Showing posts with label Cairo. Show all posts
Showing posts with label Cairo. Show all posts

Wednesday, April 30, 2008

Travel Spree


Life, as they say takes you places. And recently, it has been taking me places where I never expected to be and that too geographically! In the past few months, I’ve set foot in four different continents, six different countries and a hell lot of cities. The experience, well minus the work – fabulous! From the oriental Asia, Uncle Sam’s territory to exotic Egypt it has been quite an experience and a big number on my miles and more card. I’ve seen lakes and deserts alike where they span endlessly seeming to meet only the horizon. I’ve spent days on the shores of lakes big enough to drown cities and oases with Nile as the only source of water. I’ve stayed more in Hotels and service apartments in last year than time spent at home. I’ve spent enough hours on flights, airports and cars and subway trains than all the hours of flying earlier put together. Questions asked to me have morphed from “When are going?” to “When are you (Finally) coming back?” and to even the dramatic ones “Are you coming back at all?” Across the towns the staff at half of the Subways’ and pizza hut know me and at star bucks instead of asking, “What will you have today”, they say “The usual?” Over the time, I’ve become platinum member for Marriott, Gold member for Hertz. Well, I’m still working on my Lufthansa miles, though. This is what I think I almost always wanted - To see the world and live the good life.

Sunday, April 27, 2008

Cairo Landscaping


Not that I blog that often but whenever I do I try to put in a pic or Two. And with the recent discovery of mine of the fact that I can embed slide shows from the Picasa Web in my blog, I decided to be more exploratory and presentable with slideshows in my blog and not just pics. And I’ve always been a shutter bug of sorts.

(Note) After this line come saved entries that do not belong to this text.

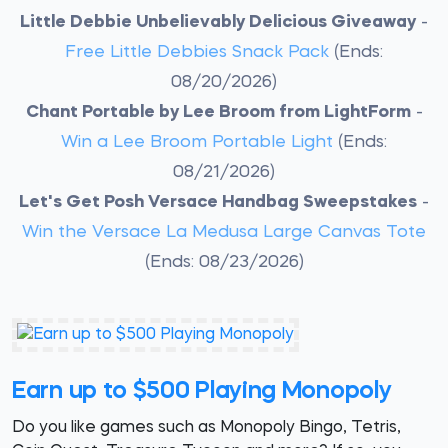
Little Debbie Unbelievably Delicious Giveaway
-
Free Little Debbies Snack Pack
(Ends:
08/20/2026)
Chant Portable by Lee Broom from LightForm
-
Win a Lee Broom Portable Light
(Ends:
08/21/2026)
Let's Get Posh Versace Handbag Sweepstakes
-
Win the Versace La Medusa Large Canvas Tote
(Ends: 08/23/2026)
Earn up to $500 Playing Monopoly
Do you like games such as Monopoly Bingo, Tetris,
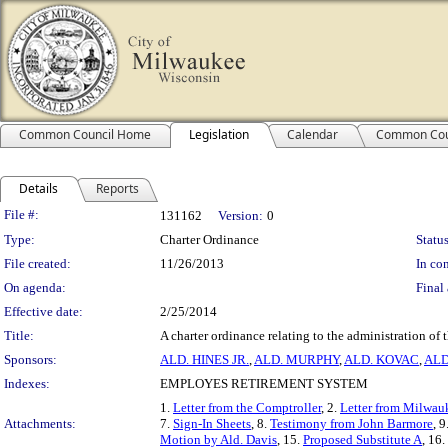
Common Council Home
Legislation
Calendar
Common Cou
Details
Reports
Legislation Details
File #:
131162
Version:
0
Type:
Charter Ordinance
Status
File created:
11/26/2013
In con
On agenda:
Final 
Effective date:
2/25/2014
Title:
A charter ordinance relating to the administration of
Sponsors:
ALD. HINES JR.
,
ALD. MURPHY
,
ALD. KOVAC
,
ALD
Indexes:
EMPLOYES RETIREMENT SYSTEM
1.
Letter from the Comptroller
, 2.
Letter from Milwau
Attachments:
7.
Sign-In Sheets
, 8.
Testimony from John Barmore
, 9
Motion by Ald. Davis
, 15.
Proposed Substitute A
, 16.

So when I blogged about The Necropolis and not about anywhere where else in Egypt, people pointed it out. Of course, there’s more to Egypt than the pyramids but unfortunately for those expecting more and me obviously, I spent all my time being a pendulum between my work place and my hotel. So I am putting all the other pics (presentable if any) on this blog and album and hope those visiting Egypt through my blog like them.

Most of the pics are taken from my hotel room. I was staying at the Semi-Ramis Intercontinental Hotel which looms over the Nile River. Lucky for me, my room was Nile Facing on the 17th Level which made the view breathtaking. Some of the pics are from the drive from Cairo to Giza. Again quite a few are of my hotel which has been taken from the street, a couple of them at the Museum of Natural History at Cairo and a number of them are from the streets of the Old Cairo.

Cheers!

Tuesday, September 18, 2007

Glances at Necropolis


The Great Pyramid of Giza is the oldest and largest of the three pyramids in the Giza Necropolis bordering what is now Cairo, Egypt in Africa, and is the only remaining member of the Seven Wonders of the World. It is believed to have been built as a tomb for Fourth dynasty Egyptian pharaoh Khufu (hellenized as Χεωψ, Cheops) and constructed over a 20 year period concluding around 2560 BC. The tallest structure in the world for over 3,800 years, it is sometimes called Khufu's Pyramid or the Pyramid of Khufu.

This Ancient Egyptian necropolis consists of the Pyramid of Khufu (known as the Great Pyramid and the Pyramid of Cheops), the somewhat smaller Pyramid of Khafre (or Chephren) a few hundred metres to the south-west, and the relatively modest-size Pyramid of Menkaure (or Mykerinus) a few hundred metres further south-west, along with a number of smaller satellite edifices, known as "queens" pyramids, causeways and valley pyramids. The Great Sphinx lies on the east side of the complex, facing east. Current consensus among Egyptologists is that the head of the Great Sphinx is that of Khafre. Associated with these royal monuments are the tombs of high officials and much later burials and monuments (from the New Kingdom onwards), signifying the reverence to those buried in the necropolis.